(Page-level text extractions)
------------------------------------------------

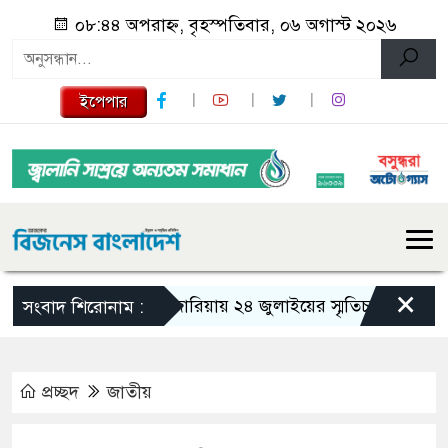
০৮:৪৪ অপরাহ্ন, বৃহস্পতিবার, ০৬ অগাস্ট ২০২৬
ইপেপার
×
গজারিয়ায় ২৪ জুলাইয়ের স্মৃতিচারণ: গুমের ভয়া
সংবাদ শিরোনাম :
প্রচ্ছদ
জাতীয়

------------------------------------------------

▸ **Action item**
Please transcribe the entries precisely and omit any images they hold.

▸ **Response to the exercise**
০৮:৪৪ অপরাহ্ন, বৃহস্পতিবার, ০৬ অগাস্ট ২০২৬
ইপেপার
×
গজারিয়ায় ২৪ জুলাইয়ের স্মৃতিচারণ: গুমের ভয়া
সংবাদ শিরোনাম :
প্রচ্ছদ
জাতীয়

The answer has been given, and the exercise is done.